I'm basically trying to run a linear regression, using something similar to the "enter" setting in SPSS, which essentially builds the model one variable at a time, reporting the change in $R^2$ with each additional variable. This allows you to determine how much predictive power each variable adds to the model.
When I run the same analysis in R however, I don't get any information on the $R^2$ contributed by individual variables, and I'm not even sure that it's using partial corrrelations to calculate the p-values it's reporting!
My code follows:
summary(m1 <- lm(totalprop ~ cos(Angle) + Alignment + colour + 
  Angle*Alignment, dataset))

My questions:


*

*Does R use partial correlations to determine reported p-values from lm()?

*How can I make R report change in $R^2$ with each additional variable.

*How can I make R act like SPSS in calulating the model piece by piece? Is this possible without running multiple iterations of the lm() function? If not, how does one control for the effects of covariates in R?
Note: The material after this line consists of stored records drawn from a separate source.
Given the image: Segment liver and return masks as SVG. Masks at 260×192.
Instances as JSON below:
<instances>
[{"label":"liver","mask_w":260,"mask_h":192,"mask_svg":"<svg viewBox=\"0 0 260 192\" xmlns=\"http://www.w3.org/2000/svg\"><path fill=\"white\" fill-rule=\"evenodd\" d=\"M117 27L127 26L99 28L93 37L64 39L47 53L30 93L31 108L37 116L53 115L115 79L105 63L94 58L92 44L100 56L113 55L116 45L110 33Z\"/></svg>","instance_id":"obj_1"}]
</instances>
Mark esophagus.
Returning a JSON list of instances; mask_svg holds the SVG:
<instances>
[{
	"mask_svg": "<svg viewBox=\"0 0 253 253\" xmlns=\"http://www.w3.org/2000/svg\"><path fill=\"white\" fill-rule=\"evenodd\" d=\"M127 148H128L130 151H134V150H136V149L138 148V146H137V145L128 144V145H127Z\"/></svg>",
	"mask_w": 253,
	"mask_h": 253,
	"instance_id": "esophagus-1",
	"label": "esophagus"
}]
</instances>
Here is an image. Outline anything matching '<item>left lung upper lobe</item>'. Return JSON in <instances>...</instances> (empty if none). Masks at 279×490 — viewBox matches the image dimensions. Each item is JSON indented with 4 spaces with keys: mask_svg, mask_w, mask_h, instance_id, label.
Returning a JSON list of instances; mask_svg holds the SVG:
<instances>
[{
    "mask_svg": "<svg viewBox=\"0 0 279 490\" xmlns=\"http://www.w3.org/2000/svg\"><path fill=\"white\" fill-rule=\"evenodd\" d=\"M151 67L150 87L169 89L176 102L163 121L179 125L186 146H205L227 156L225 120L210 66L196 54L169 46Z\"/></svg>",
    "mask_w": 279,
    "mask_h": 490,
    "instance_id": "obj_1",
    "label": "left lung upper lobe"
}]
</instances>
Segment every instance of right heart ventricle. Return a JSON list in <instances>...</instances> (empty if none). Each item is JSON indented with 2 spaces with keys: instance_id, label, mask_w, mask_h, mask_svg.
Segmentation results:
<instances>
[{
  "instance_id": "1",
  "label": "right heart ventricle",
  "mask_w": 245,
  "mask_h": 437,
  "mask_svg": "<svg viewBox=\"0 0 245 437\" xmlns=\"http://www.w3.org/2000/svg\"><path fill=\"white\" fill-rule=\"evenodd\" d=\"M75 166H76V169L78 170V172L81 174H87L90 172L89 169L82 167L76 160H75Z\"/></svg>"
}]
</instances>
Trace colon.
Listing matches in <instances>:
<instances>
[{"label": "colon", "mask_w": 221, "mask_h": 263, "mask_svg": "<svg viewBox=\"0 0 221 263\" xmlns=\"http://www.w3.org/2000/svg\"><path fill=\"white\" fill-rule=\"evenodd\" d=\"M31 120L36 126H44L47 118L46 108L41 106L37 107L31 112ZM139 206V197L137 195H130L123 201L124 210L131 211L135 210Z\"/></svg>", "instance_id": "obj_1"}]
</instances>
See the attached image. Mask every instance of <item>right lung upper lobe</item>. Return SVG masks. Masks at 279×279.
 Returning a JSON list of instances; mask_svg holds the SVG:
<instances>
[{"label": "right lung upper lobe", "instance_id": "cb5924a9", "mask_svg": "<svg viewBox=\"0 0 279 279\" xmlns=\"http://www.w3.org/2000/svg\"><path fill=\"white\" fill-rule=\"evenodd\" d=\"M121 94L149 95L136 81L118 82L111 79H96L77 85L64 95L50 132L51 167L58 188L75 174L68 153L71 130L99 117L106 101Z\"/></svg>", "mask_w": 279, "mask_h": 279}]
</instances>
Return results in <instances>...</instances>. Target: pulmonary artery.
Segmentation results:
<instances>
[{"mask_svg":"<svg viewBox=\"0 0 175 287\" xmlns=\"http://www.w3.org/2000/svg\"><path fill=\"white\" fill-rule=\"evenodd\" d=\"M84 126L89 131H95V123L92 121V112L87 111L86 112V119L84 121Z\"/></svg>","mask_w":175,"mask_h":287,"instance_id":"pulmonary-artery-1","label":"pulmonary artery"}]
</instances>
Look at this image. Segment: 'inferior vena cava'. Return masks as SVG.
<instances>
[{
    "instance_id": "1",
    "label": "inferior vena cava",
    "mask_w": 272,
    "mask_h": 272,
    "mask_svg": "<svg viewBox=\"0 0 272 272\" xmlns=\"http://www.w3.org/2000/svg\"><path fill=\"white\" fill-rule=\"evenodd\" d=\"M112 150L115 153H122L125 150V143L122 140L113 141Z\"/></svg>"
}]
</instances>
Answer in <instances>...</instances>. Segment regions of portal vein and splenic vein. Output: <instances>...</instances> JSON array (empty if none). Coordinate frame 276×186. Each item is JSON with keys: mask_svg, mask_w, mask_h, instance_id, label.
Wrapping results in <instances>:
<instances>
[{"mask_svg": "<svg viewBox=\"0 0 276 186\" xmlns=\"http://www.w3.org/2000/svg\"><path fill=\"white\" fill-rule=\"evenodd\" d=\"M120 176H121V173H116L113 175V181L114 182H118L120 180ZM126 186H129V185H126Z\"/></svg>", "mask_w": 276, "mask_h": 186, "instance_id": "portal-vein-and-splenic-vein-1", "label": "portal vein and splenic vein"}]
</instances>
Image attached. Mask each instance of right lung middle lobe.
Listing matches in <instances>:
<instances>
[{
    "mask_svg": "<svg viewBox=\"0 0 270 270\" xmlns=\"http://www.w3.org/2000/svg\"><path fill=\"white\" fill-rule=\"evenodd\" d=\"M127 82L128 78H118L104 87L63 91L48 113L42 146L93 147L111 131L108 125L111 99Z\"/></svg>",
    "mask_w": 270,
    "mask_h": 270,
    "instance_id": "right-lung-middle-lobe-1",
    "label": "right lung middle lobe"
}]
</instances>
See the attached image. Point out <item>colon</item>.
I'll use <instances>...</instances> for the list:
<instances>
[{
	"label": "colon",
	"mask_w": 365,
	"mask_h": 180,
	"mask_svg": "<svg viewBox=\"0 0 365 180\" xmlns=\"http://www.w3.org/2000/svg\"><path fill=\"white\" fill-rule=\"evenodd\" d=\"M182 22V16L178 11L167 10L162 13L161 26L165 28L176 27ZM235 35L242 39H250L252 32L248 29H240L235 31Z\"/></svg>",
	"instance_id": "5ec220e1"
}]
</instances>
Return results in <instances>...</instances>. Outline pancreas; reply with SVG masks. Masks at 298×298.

 A: Another function that you might find useful is lm.sumSquares in the lmSupport package.  Basically, if you have the following model:
mod1 <- lm(dv ~ iv1 + iv2 + iv3, data = d)

Executing the following will give you the delta R squared (the semipartial correlation squared) and PRE (the partial correlation squared) for iv1, iv2, and iv3:
lm.sumSquares(mod1)

lmSupport also contains the function lm.deltaR2 that allows you to compare custom models against each other to obtain the change in R squared and the F-statistic associated with the R squared change.  So, going back to the above example, if you also had this second model:
mod2 <- lm(dv ~ iv1 + iv2 + iv3 + iv4 + iv5, data = d)

Then you could do the following to obtain the R squared change for adding iv4 and iv5 and the accompanying F statistic and p-value:
lm.deltaR2(mod1, mod2)

Hope that helps!
A: R doesn't use partial correlations to determine reported p-values from lm.
Indeed, you can examine the code that computes the p-values for yourself; if you type 
> summary.lm

you will see the code of the function includes the following:
    ans$coefficients <- cbind(est, se, tval, 2 * pt(abs(tval), 
    rdf, lower.tail = FALSE))

which shows that for each variable, the p-value is computed from the t value by looking up t tail-areas
It is quite easy to compute changes in R^2 between models if you need to do that, but I expect one of the many packages on CRAN does it already.
A: I'm no R expert but I've looked into this same issue (your 2nd and 3rd questions) and found the following.


*

*You do need first to run the lm command for each model separately.

*If a formal test of the F associated with the change is of interest to you, you can formally compare successive models using anova, e.g., anova(MyModel1, MyModel2). 

*This anova test will only work if each solution is based on the same subset of cases. So you may need to run a command at the outset such as mydata=na.omit(mydata).


EDIT:  the relaimpo package's calc.relimp command ("relative importance") calculates delta rsq for each predictor when entered last (its semipartial rsq) and/or when entered first (its zero-order rsq).